#### Texte fourni:
+ + +

J’ai lu : Le monde quantique et la conscience, d’Henry P. Stapp

Pour un compte-rendu très complet du livre (plutôt ardu) de Henry Stapp, je renvoie à https://www.actu-philosophia.com/henry-p-stapp-le-monde-quantique-et-la-conscience/. Je peux ainsi me concentrer sur ce qu’il peut apporter à la philosophie de la décroissance.

La question générale que je me pose est : Pourquoi ne devons-nous pas nous détacher de la nature ?

Cette question est d’emblée en rupture nette avec une définition – grosso modo, celle des Lumières, celle des temps modernes – qui définit l’humanité par sa capacité à s’arracher à ses conditions naturelles. Ce geste d’arrachement instaure et conforte ce qu’avec Philippe Descola on peut appeler le « grand partage » entre nature et culture.

  • La nature est alors renvoyée à sa matérialité. On pourrait se dire que la nature est remplie d’animaux mais la conception cartésienne en fait des « machines ».
  • C’est d’une telle nature que l’homme va prétendre être « comme le maître et le possesseur » et qui sera traitée par l’économie comme un stock de ressources inépuisable et gratuit.
  • Cet arrachement est un détachement, une objectivation : la nature est objet de prédation et d’exploitation par l’homme. Même (et peut-être surtout) dans la fameuse dialectique hégélienne du maître et de l’esclave, le « travail » par la transformation de la nature va être la condition de la transformation de celui qui est en train de la nier ; par le « travail », l’esclave en spiritualisant la matière (en lui donnant la forme qu’il a « dans sa tête ») va matérialiser son esprit (l’objet travaillé est alors le « miroir » de l’esprit qui se voit dans sa poïésis) mais jamais la réciprocité à l’oeuvre dans la dialectique n’opère au point de voir dans la nature autre chose qu’un objet, qu’une matière.
  • Dans une vision beaucoup moins « dialectique », le grand partage va signifier le renvoi de la nature à un simple régime d’objet. La nature est le domaine où des lois l’organisent en mécanisme. C’est évidemment le triomphe de la mécanique galiléo-newtonienne, celle des lois de la nature (que Kant caractérisera par leur nécessité et leur universalité : elles sont sans exception et valables en tout temps et tout espace).

+ + +

#### Objectif visé A:
Pouvez-vous condenser en une ou deux phrases le paragraphe du texte fourni qui commence par « Cette question est d'emblée en rupture », sans en perdre les faits essentiels ?
#### Objectif visé B:
Comment rendriez-vous en anglais cette phrase du texte fourni : « On pourrait se dire que la nature est remplie d'animaux mais la conception cartésienne en fait des « machines ». » ?
Les items qui suivent n'ont aucun lien avec le texte fourni.

Données sources:
+ + +

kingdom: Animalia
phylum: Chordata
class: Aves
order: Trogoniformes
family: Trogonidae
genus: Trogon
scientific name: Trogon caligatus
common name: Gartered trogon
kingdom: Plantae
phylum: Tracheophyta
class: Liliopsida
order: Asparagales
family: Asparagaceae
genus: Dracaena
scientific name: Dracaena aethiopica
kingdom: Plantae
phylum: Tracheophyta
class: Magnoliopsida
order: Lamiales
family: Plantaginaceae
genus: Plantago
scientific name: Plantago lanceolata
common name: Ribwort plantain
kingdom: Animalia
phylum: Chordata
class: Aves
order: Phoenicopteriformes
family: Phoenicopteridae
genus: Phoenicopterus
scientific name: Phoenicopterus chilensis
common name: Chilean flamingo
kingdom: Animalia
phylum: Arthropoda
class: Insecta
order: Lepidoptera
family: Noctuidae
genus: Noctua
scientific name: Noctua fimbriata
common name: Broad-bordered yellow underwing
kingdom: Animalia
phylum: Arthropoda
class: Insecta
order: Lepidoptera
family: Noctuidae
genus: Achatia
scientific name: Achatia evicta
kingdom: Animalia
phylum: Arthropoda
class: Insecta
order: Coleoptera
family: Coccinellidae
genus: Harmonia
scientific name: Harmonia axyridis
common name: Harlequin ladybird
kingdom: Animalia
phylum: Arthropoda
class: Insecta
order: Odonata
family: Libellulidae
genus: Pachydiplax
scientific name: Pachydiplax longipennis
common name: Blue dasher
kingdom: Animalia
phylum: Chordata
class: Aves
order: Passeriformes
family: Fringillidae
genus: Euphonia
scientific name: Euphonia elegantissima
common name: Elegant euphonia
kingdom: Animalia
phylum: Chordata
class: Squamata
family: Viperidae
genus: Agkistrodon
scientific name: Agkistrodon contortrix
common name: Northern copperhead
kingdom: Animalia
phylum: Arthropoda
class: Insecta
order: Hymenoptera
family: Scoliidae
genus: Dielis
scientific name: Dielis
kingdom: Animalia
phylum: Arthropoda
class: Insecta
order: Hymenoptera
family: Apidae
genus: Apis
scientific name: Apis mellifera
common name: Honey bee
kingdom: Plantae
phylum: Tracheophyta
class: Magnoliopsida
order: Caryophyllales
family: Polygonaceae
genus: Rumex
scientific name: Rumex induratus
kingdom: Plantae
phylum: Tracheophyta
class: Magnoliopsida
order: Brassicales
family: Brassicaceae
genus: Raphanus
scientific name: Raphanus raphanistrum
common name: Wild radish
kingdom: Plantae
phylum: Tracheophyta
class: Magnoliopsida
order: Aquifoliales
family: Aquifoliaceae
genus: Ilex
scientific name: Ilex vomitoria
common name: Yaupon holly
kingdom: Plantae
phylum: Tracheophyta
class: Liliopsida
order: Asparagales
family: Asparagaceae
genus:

+ + +

#### Résultat de l'exercice A:
Cette question rompt avec la définition moderne, grosso modo celle des Lumières, qui caractérise l'humanité par sa capacité à s'arracher à ses conditions naturelles. Ce geste d'arrachement instaure et conforte ce que Philippe Descola appelle le « grand partage » entre nature et culture.

#### Résultat de l'exercice B:
One might think that nature is full of animals, but the Cartesian conception turns them into "machines."